What is ICD-10 Code K71.2?

ICD-10 Code K71.2 is a billable ICD-10-CM diagnosis code for toxic liver disease with acute hepatitis. It describes an acute inflammatory liver injury caused by a drug, chemical, or toxic substance, and is maintained under the K71 category (Toxic liver disease) in the US ICD-10-CM classification.

Is K71.2 a billable ICD-10 code?

Yes, K71.2 is fully billable. It provides sufficient specificity to justify an acute care hospital admission when used as a principal diagnosis and does not require a more granular subcode to be accepted on claims.

What additional codes are required when billing K71.2?

A companion code from T36-T50 (with fifth or sixth character 5) is required to identify the causative drug when the hepatitis results from an adverse effect of a correctly prescribed medication. When the exposure is a poisoning, a T36-T65 code with character 1-4 sequences first, and K71.2 becomes the secondary diagnosis.

What is the difference between K71.2 and K71.1?

K71.1 requires documented hepatic necrosis, confirmed on biopsy or evidenced by liver failure markers. K71.2 describes an acute hepatitis pattern without necrosis: elevated transaminases, clinical symptoms, and a temporal link to drug exposure are sufficient. When necrosis with hepatic coma is present, K71.11 is the correct code.

What is the ICD-9-CM equivalent of K71.2?

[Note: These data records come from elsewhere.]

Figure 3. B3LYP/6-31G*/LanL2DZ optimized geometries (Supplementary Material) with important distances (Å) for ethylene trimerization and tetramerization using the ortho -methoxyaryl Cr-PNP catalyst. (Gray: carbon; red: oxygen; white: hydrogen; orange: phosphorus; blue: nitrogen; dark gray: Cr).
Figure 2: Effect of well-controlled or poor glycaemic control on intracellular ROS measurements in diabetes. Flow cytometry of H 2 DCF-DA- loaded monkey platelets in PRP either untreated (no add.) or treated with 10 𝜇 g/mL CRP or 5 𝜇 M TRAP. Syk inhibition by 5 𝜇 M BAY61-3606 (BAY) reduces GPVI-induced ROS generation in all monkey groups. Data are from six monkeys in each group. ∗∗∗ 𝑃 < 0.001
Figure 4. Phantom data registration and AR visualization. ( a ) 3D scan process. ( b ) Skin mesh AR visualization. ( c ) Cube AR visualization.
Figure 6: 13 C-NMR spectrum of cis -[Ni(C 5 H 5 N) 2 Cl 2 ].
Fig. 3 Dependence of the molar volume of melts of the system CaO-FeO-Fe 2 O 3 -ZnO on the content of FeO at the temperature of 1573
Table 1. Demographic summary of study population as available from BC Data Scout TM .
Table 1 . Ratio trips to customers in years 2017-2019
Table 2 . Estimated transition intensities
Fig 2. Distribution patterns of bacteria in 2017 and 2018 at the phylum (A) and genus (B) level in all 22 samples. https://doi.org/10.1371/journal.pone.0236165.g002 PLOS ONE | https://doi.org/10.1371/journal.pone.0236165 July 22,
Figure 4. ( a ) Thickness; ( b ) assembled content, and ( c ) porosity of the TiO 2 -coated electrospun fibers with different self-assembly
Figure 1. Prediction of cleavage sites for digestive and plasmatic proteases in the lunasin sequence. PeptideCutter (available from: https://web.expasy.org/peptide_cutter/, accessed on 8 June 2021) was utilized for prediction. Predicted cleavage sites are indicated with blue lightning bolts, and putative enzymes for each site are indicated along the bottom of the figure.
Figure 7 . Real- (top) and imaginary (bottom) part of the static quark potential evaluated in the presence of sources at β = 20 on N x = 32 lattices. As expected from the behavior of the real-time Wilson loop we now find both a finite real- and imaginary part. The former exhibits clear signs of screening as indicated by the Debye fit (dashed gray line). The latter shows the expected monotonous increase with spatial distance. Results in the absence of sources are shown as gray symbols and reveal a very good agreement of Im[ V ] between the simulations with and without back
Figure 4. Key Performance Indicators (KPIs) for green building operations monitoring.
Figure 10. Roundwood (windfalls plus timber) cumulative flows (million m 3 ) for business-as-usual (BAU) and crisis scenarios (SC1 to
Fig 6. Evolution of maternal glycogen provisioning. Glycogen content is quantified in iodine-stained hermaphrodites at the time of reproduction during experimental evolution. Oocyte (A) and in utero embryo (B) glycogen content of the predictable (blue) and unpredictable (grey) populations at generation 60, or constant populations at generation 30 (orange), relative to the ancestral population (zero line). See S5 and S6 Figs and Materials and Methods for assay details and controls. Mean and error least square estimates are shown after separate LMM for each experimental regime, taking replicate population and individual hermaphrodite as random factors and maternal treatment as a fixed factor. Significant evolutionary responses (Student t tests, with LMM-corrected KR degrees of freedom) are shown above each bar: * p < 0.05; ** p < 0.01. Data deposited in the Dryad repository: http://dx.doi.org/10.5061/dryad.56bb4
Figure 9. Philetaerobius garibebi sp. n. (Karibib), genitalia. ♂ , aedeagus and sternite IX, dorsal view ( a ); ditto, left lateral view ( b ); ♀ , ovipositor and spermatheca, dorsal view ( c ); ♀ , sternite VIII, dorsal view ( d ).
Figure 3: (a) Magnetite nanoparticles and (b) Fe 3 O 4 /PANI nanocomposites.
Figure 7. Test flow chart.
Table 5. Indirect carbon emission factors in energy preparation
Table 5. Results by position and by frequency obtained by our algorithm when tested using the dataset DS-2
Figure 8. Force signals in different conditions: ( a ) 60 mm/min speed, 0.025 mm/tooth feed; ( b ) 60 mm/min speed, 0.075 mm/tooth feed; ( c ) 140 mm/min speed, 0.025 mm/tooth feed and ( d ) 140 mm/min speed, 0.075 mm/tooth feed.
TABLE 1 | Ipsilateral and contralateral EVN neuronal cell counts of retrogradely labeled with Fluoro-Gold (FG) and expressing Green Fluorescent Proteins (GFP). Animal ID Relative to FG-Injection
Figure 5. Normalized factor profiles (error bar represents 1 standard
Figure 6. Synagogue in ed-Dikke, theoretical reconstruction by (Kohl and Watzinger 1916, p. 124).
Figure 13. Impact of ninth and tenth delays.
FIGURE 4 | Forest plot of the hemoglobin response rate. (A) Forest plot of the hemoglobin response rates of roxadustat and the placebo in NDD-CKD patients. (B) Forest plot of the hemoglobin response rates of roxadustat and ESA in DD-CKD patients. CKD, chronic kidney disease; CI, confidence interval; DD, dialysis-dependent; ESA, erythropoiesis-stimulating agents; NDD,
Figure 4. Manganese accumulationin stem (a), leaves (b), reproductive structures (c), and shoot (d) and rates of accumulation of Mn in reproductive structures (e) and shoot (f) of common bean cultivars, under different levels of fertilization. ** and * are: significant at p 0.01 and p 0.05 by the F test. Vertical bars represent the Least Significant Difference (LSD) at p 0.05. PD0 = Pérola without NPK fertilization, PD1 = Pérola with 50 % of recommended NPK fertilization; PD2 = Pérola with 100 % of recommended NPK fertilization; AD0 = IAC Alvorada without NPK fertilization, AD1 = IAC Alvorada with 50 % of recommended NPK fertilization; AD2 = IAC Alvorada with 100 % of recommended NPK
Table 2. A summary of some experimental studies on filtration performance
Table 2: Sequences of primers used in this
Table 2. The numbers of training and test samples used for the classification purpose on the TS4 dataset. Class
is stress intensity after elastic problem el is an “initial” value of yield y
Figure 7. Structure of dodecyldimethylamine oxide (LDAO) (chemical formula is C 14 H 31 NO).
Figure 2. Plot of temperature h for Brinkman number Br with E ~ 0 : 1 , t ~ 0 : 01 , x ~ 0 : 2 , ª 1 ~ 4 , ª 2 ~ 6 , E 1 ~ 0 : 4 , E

K71.2 converts approximately to ICD-9-CM 573.3 (Hepatitis, unspecified). The crosswalk is approximate because ICD-9 code 573.3 is broader and does not distinguish toxic etiology or the acute pattern with the same specificity as the ICD-10-CM system.

Which MS-DRG does K71.2 map to?

K71.2 groups within the MS-DRG v43.0 liver disease groupings. The specific DRG assignment depends on the presence of MCCs or CCs and whether acute hepatic failure (K72.00) is also coded. Verify current-year DRG weights against the CMS IPPS Final Rule or the CMS Grouper software, as weights update annually.